[Activity]:
Everything from the first line of the data through the line with "27: (969, 680, 1.23)" is to be echoed exactly, minus the pictures.

[Source records]:
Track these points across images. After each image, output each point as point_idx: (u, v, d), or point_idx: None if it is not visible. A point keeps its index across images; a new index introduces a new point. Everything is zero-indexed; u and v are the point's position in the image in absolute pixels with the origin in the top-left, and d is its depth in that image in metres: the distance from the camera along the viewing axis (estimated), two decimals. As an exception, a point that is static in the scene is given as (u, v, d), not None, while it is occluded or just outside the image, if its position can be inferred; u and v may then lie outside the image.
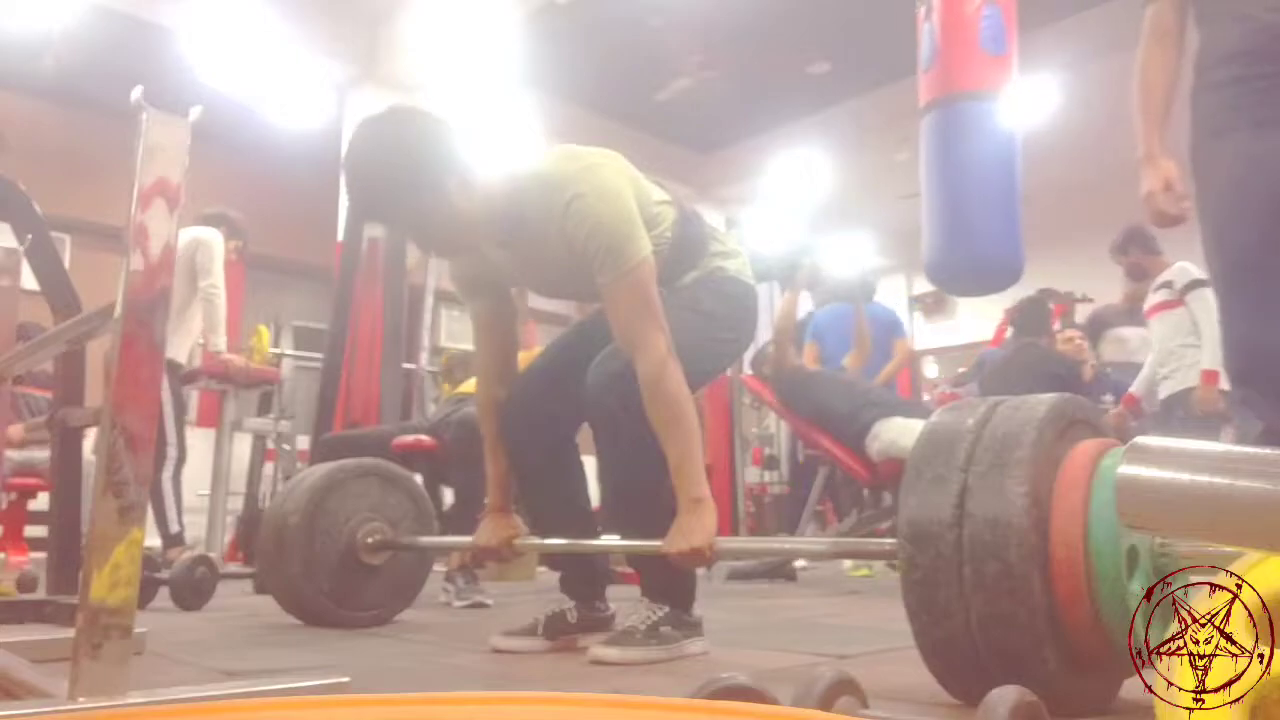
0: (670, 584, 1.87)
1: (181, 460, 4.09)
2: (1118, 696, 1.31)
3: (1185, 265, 4.17)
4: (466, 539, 2.10)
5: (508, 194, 1.81)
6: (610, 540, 1.90)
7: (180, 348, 4.12)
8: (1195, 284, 4.05)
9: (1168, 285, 4.24)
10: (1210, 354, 3.90)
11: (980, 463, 1.21)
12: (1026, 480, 1.17)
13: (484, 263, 1.94)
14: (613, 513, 1.91)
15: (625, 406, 1.76)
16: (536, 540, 2.04)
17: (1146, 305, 4.41)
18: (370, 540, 2.33)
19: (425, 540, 2.39)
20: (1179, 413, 4.21)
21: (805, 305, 5.15)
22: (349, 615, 2.31)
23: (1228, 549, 0.90)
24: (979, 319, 8.32)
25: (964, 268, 3.45)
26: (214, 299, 4.07)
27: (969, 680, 1.23)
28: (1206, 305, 3.94)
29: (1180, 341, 4.17)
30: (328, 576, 2.28)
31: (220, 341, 4.17)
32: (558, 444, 2.00)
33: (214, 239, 4.17)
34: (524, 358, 3.63)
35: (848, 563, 4.68)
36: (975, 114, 3.48)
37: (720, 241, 2.04)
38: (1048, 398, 1.29)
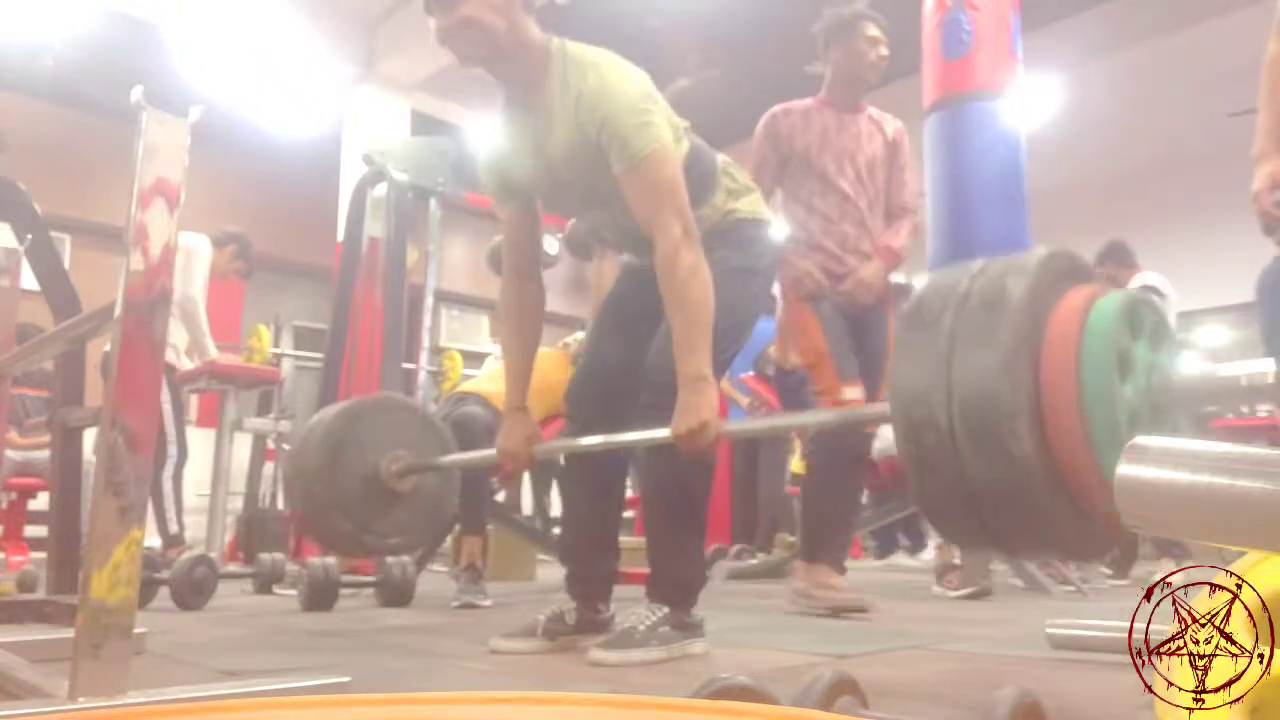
0: (675, 584, 1.88)
1: (183, 459, 4.09)
2: (1129, 575, 1.29)
3: (1144, 274, 4.41)
4: (490, 452, 2.11)
5: (541, 48, 1.83)
6: (627, 435, 1.86)
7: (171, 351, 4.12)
8: (1146, 290, 4.24)
9: None
10: None
11: (969, 315, 1.19)
12: (1016, 328, 1.15)
13: (508, 166, 1.98)
14: (651, 500, 1.94)
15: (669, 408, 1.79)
16: (558, 443, 2.05)
17: None
18: (395, 468, 2.34)
19: (447, 459, 2.39)
20: None
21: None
22: (381, 543, 2.33)
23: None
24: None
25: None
26: (192, 313, 4.07)
27: (971, 532, 1.24)
28: None
29: None
30: (357, 506, 2.29)
31: (209, 352, 4.17)
32: (624, 422, 1.99)
33: (200, 247, 4.16)
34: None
35: None
36: (977, 115, 3.49)
37: (731, 177, 2.03)
38: (1038, 252, 1.27)
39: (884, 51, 2.90)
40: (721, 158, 2.04)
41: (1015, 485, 1.13)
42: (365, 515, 2.29)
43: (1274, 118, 2.05)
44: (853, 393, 2.71)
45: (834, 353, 2.77)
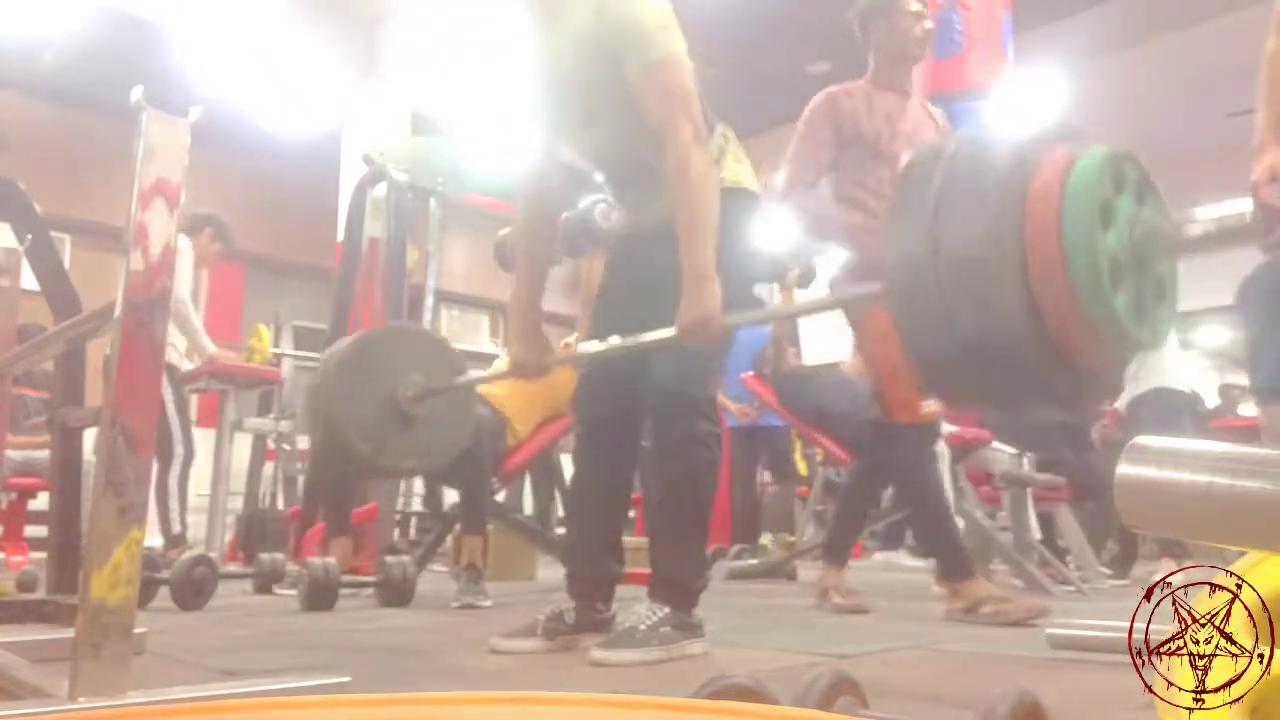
0: (677, 584, 1.88)
1: (189, 459, 4.09)
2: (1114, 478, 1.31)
3: None
4: (502, 371, 2.15)
5: None
6: (641, 338, 1.85)
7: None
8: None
9: None
10: None
11: (956, 173, 1.21)
12: (1000, 181, 1.17)
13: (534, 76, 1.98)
14: (658, 501, 1.94)
15: (679, 411, 1.84)
16: (572, 355, 2.06)
17: None
18: (411, 392, 2.35)
19: (462, 379, 2.40)
20: (1144, 413, 4.31)
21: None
22: (397, 464, 2.36)
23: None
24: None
25: None
26: (184, 314, 4.06)
27: (963, 387, 1.26)
28: None
29: None
30: (374, 428, 2.30)
31: (206, 350, 4.17)
32: (633, 424, 2.04)
33: (180, 247, 4.15)
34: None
35: None
36: (968, 114, 3.49)
37: (714, 140, 2.00)
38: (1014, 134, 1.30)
39: (928, 25, 2.75)
40: (721, 126, 2.04)
41: (1002, 337, 1.16)
42: (382, 438, 2.31)
43: (1273, 113, 2.05)
44: (932, 405, 2.63)
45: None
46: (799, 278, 4.45)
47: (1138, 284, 1.19)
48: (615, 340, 1.89)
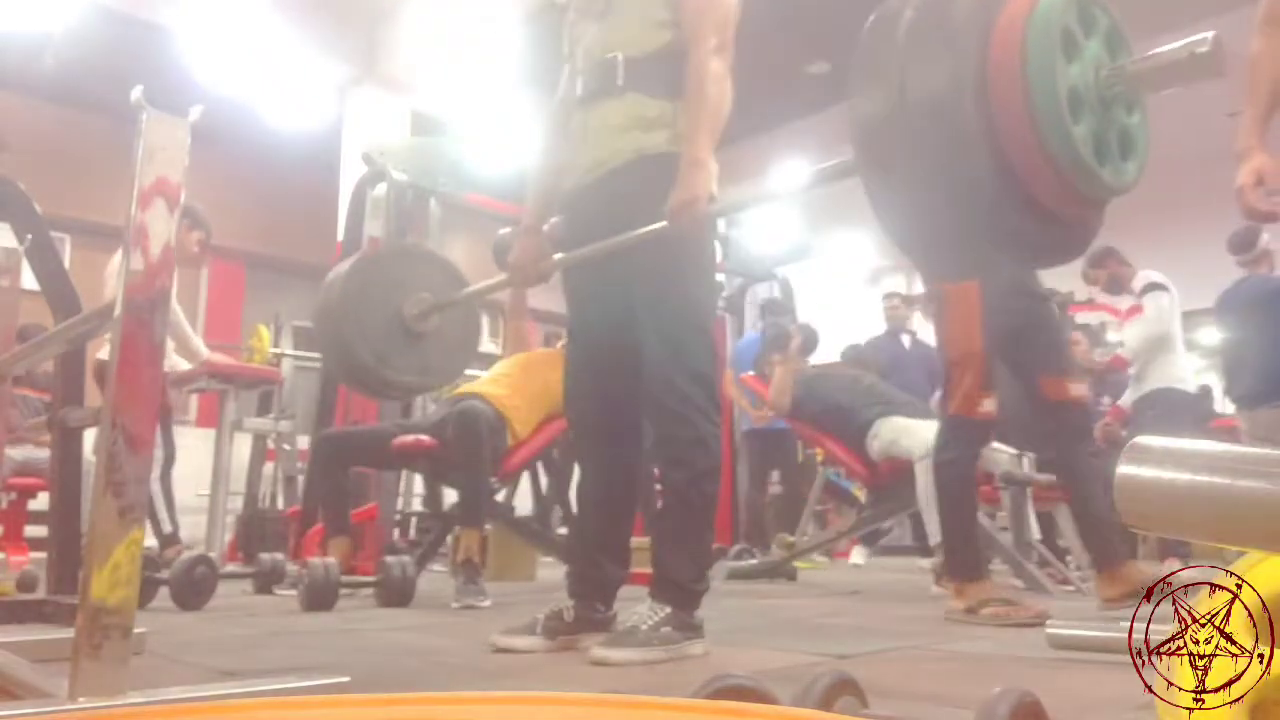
0: (680, 586, 1.88)
1: (169, 461, 4.09)
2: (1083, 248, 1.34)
3: (1147, 271, 4.51)
4: (504, 279, 2.17)
5: None
6: (628, 235, 1.86)
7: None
8: (1152, 286, 4.41)
9: (1132, 291, 4.60)
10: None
11: (916, 43, 1.23)
12: (960, 37, 1.19)
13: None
14: (665, 505, 1.96)
15: (681, 414, 1.85)
16: (569, 255, 2.05)
17: (1124, 309, 4.75)
18: (416, 310, 2.36)
19: (465, 291, 2.41)
20: (1149, 413, 4.35)
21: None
22: (400, 378, 2.38)
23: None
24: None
25: None
26: (174, 320, 4.05)
27: (941, 254, 1.29)
28: (1155, 305, 4.39)
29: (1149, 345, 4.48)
30: (380, 341, 2.33)
31: (201, 353, 4.17)
32: (627, 422, 2.04)
33: None
34: (524, 358, 3.65)
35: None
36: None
37: (671, 101, 2.00)
38: None
39: None
40: None
41: (965, 170, 1.18)
42: (387, 351, 2.34)
43: (1257, 114, 2.05)
44: (990, 404, 2.59)
45: (988, 354, 2.58)
46: (802, 344, 4.44)
47: (1100, 123, 1.20)
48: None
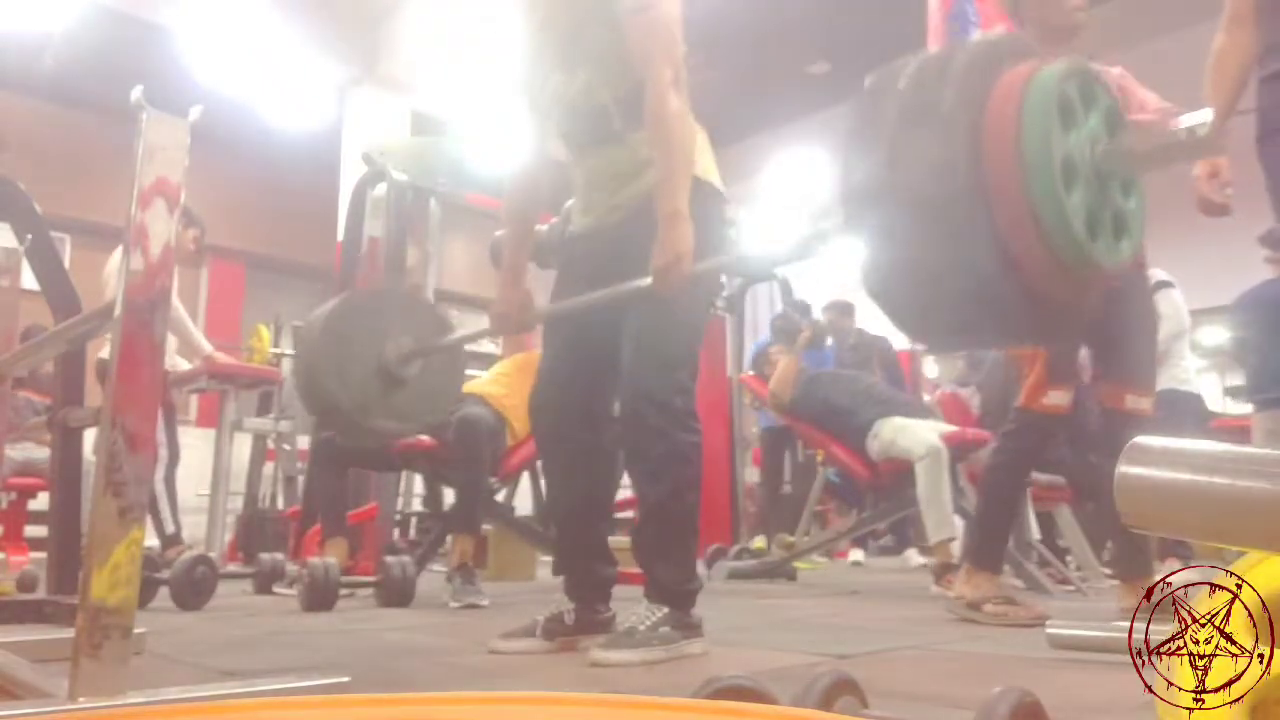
0: (673, 585, 1.88)
1: (174, 461, 4.09)
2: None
3: (1154, 270, 4.48)
4: (486, 329, 2.14)
5: None
6: (615, 290, 1.85)
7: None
8: (1161, 284, 4.30)
9: None
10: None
11: (911, 108, 1.19)
12: (955, 110, 1.15)
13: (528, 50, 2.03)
14: (644, 521, 1.93)
15: (660, 427, 1.83)
16: (554, 306, 2.04)
17: None
18: (398, 353, 2.35)
19: (449, 339, 2.40)
20: (1160, 412, 4.34)
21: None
22: (382, 425, 2.32)
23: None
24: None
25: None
26: (176, 318, 4.05)
27: (935, 323, 1.26)
28: (1171, 302, 4.33)
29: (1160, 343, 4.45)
30: (359, 388, 2.29)
31: (204, 348, 4.17)
32: (592, 440, 2.02)
33: None
34: (523, 358, 3.65)
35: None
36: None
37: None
38: (979, 40, 1.29)
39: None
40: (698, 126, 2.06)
41: (950, 224, 1.14)
42: (366, 398, 2.30)
43: (1220, 109, 2.06)
44: (1058, 397, 2.53)
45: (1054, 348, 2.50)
46: (810, 338, 4.44)
47: (1094, 198, 1.17)
48: (594, 294, 1.88)
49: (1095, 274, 1.21)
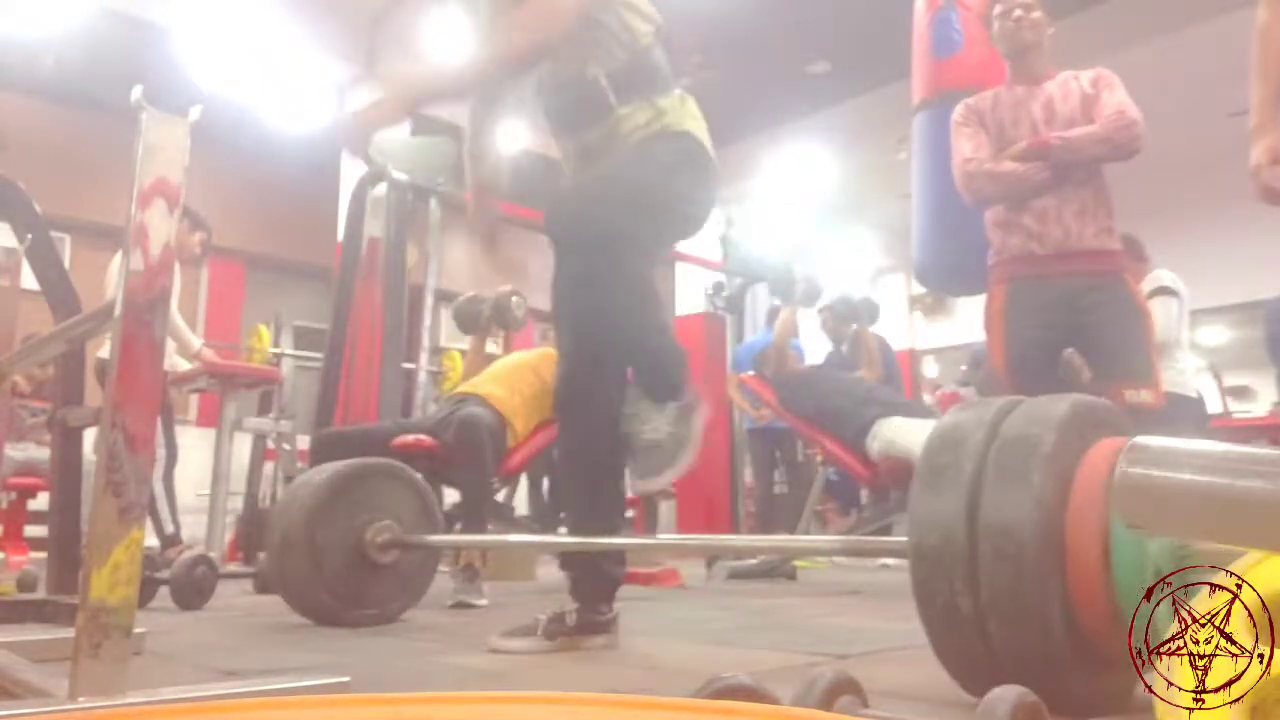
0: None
1: (172, 460, 4.09)
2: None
3: (1159, 273, 4.38)
4: (475, 537, 2.12)
5: None
6: None
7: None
8: (1160, 290, 4.29)
9: (1140, 291, 4.57)
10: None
11: (994, 465, 1.16)
12: (1041, 484, 1.12)
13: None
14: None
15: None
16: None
17: None
18: (379, 540, 2.34)
19: (434, 539, 2.39)
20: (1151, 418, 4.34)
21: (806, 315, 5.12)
22: (358, 614, 2.32)
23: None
24: (979, 318, 8.34)
25: (953, 268, 3.42)
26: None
27: (985, 683, 1.22)
28: (1165, 311, 4.25)
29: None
30: (336, 576, 2.28)
31: (192, 345, 4.17)
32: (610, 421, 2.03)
33: None
34: (522, 358, 3.65)
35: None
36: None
37: (670, 97, 2.04)
38: (1066, 399, 1.23)
39: (1016, 14, 2.77)
40: (680, 90, 2.10)
41: (1038, 646, 1.11)
42: (343, 588, 2.30)
43: (1269, 91, 1.98)
44: (1146, 397, 2.55)
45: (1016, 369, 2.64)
46: (804, 295, 4.45)
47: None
48: None
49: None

[Result for this exercise]:
Track these points across images. After each image, output each point as point_idx: (u, v, d), or point_idx: None if it is not visible. A point keeps its index across images; a new index introduces a new point. Everything is zero-indexed; u and v are the point's position in the image in absolute pixels with the origin in the top-left, and d is its depth in that image in metres: the distance from the camera along the viewing axis (estimated), two decimals. As an exception, a point that is static in the scene is given as (u, v, d), not None, while it is occluded or just outside the image, if its position can be inferred; u and v may then lie outside the image.
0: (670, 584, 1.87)
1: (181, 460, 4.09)
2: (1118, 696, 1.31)
3: (1185, 265, 4.17)
4: (466, 539, 2.10)
5: (508, 194, 1.81)
6: (610, 540, 1.90)
7: (180, 348, 4.12)
8: (1195, 284, 4.05)
9: (1168, 285, 4.24)
10: (1210, 354, 3.90)
11: (980, 463, 1.21)
12: (1026, 480, 1.17)
13: (484, 263, 1.94)
14: (613, 513, 1.91)
15: (625, 406, 1.76)
16: (536, 540, 2.04)
17: (1146, 305, 4.41)
18: (370, 540, 2.33)
19: (425, 540, 2.39)
20: (1179, 413, 4.21)
21: (805, 305, 5.15)
22: (349, 615, 2.31)
23: (1228, 549, 0.90)
24: (979, 319, 8.32)
25: (964, 268, 3.45)
26: (214, 299, 4.07)
27: (969, 680, 1.23)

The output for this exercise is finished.